04 January 2010

Prion power

I have never been allowed to donate blood in the United States. Having lived in England during the "mad cow years", I'm permanently banned from donating for fear of spreading prion disease. I've never really understood this because in order to get Creutzfeldt-Jacob disease you need to ingest contaminated brain matter (since that's where the prions are located).

A quick aside for those unfamiliar with infectious particles: there are bacteria (alive), viruses (not alive) and prions (also not alive). Bacteria are whole cells, viruses are essentially a little pod of either DNA or RNA and prions are naked proteins. These proteins are misfolded, however, and have a knack for causing normal proteins to also misfold and create aggregates in central nervous system neurons. Since prions live only in neurons, they cannot be transmitted by blood or air or droplets (coughing) like viruses and bacteria.

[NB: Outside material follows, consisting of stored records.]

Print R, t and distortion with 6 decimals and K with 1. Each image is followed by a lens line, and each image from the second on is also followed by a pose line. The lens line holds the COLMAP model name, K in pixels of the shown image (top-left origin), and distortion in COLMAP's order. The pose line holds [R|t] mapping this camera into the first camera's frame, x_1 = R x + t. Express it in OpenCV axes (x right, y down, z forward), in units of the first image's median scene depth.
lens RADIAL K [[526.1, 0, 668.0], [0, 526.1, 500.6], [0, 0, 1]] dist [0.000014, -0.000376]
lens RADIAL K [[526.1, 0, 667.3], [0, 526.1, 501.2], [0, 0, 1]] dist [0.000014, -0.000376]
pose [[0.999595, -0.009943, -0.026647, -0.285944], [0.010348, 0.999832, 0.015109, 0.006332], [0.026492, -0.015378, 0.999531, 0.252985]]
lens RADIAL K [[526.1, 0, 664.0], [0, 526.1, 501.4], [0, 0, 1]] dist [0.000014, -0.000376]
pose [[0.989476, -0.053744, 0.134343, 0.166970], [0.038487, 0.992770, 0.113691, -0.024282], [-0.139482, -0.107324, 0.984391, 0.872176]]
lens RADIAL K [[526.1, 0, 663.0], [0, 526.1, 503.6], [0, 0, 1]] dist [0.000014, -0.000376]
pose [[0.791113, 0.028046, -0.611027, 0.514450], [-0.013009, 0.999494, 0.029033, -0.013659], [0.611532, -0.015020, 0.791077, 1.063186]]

So basically, the US government is concerned that I am contaminated from prions but haven't shown disease yet and that somehow I will spread this via blood donation. Recent research is now showing - lucky me - that prions may actually be adaptive and develop drug resistance. This is alarming (for the obvious reasons) although currently Creutzfeldt-Jacob is a death sentence (within months) and to my knowledge we didn't think we had effective drugs.

There are several human prion diseases (no, CJD is not the only one) and all are fatal. Worse, standard sterilization procedures do not eliminate prions so it's a good thing they aren't easily transmitted. Adding drug resistance to their virulence is almost superfluous.